Obwohl die inhaltlichen Aussagen eines Gottesdienstes selbstverständlich jene Äußerlichkeiten überlagern, sind auch die eingeborenen Ödenburger vom Gebäude der Kirche noch immer fasziniert. Erbaut im 18. Jahrhundert und mit 2500 Sitzplätzen ist sie die größte in der Stadt und die drittgrößte evangelische Kirche Ungarns. Als erste evangelische Gemeinde in Ungarn wurde sie im Jahr 1565 gegründet. An der Architektur kann man sich auch während dem Gottesdienst ergötzen. Die gusseisernen Kamine, welche museale Werte verkörpern, ermöglichen einen angenehmen Aufenthalt auch in kälteren Jahreszeiten.
Wenn man während der Predigt von Mal zu Mal auch das Umfeld betrachtet, erblickt man zuerst die kleinen Namensschilder auf dem Pult der Bänke – einige unlesbar, andere spiegelblank, viele mit deutschen Namen, einige sogar ungarisch. Wir – wie alle anderen – versuchen uns immer zu unseren Vorfahren hinzusetzen. Diese Relikte alter Zeiten sind nicht nur für die Gemeinde, sondern auch für die einzelnen Familien von immenser Bedeutung.
Doch darf man sich gar nicht nur auf die Gottesdienste beschränken. Die im Rahmen des evangelischen Gemeindelebens angebotenen Veranstaltungen sind unzählig. Diese sprechen jede Altersgruppe an und bieten Platz und Möglichkeit nicht nur für die Vorbereitung auf die Konfirmation, für die Diskussion der den Jugendlichen relevanten Themen in der Ifi-Gruppe (Jugendgruppe) oder für die Themen der Älteren im Glaubensgesprächskreis oder in der Wochenpredigt. Wir musizieren zusammen an dem jährlich veranstalteten Musikalischen Advent, fahren gemeinsam zu unseren Partnergemeinden nach Bad Wimpfen oder Seinäjoki und plaudern im Gemeindehaus nach dem Gottesdienst beim Kirchencafé. Das Kirchencafé bietet außerordentliche Möglichkeiten, sich besser kennen zu lernen und sich auszutauschen. All diese Erlebnisse sind Teil der evangelisch-lutherischen Identität in Ödenburg und sie tragen wesentlich dazu bei, dass die jüngere Generation das Erbe weiterführt.
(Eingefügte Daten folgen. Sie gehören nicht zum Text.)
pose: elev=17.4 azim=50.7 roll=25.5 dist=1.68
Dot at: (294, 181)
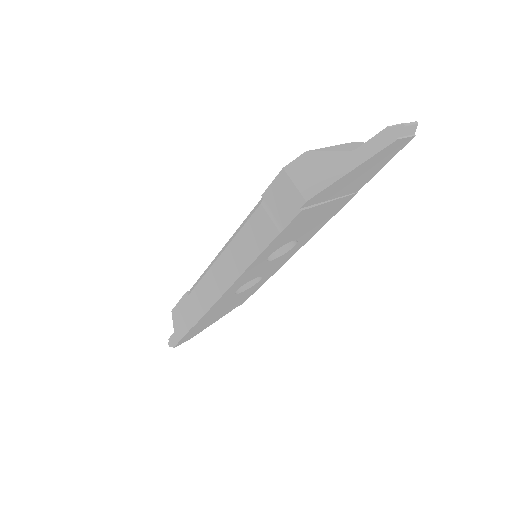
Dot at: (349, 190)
Die Identität der Stadt beruht seit langer Zeit jedoch nicht nur auf der Kirche. Das evangelische Lyzeum ist sogar vor einer offiziellen städtischen Gemeinde gegründet wurde. Die seit 1557 im Sinne des Protestantismus ausgeübte Bildung stellt bis heute einen wichtigen Partner der evangelischen Gemeinde in Ödenburg dar. Mithilfe der seit der politischen Wende eingeführten Nationalitätenklasse verbindet die Schule die evangelischen Schüler über den vom amtierenden Pfarrer gestalteten Religionsunterricht unmittelbar mit dem deutschen Gemeindeleben. Und natürlich dürfen wir nicht vergessen, den evangelischen Friedhof zu erwähnen, auf dem unsere Vorfahren ihre ewigen Träume träumen. Der lutherische Friedhof in der Schlippergasse wurde 1886 eröffnet, nachdem der bisherige Friedhof im Hintergarten des Lyzeums voll war bzw. die Stadt über ihn hinausgewachsen war.
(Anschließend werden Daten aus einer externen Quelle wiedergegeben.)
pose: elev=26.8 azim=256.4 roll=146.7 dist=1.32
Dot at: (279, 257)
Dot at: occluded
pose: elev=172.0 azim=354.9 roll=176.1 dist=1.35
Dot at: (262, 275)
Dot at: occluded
All diese Facetten des evangelischen Gemeindelebens – seien sie der geistlichen, seien sie der weltlichen Sphäre zuzurechnen – sind durch ein kräftiges Bindeglied vereinigt: durch die deutsche Sprache. Für die aktiven Gemeindemitglieder wird sie immerwährender Teil des Alltags bleiben, auch wenn sie sie sonst nirgendwo verwenden. Als ein stabiler Punkt ist sie in der Form der Gemeinde erhalten geblieben. Die Sprache ist unser Kulturerbe, das willig oder unwillig in uns lebt. Wir haben es erhalten und geben es weiter, sowohl im weiteren als auch im engeren Sinn.
Natürlich muss festgestellt werden, dass dies nicht mehr der deutsche Sprachgebrauch ist wie noch vor wenigen Jahrzehnten, als die Großeltern mit den Enkeln auf den Markt gingen und sich mit den „alten“ Onkeln und Tanten nur auf Deutsch unterhielten. Damals sprach in Ödenburg die Altersgruppe über 20-30 mehr oder weniger auf muttersprachlichem Niveau Deutsch – natürlich nur, wenn sie sich das an einem öffentlichen Ort trauten. Zu Hause war das anders… Natürlich ist jetzt alles anders. Jeder, der möchte, kann sein Deutschtum bekennen, die deutsche Sprache üben und sogar die schönen deutschen Zeilen von Thomas Mann oder Goethe aufsagen.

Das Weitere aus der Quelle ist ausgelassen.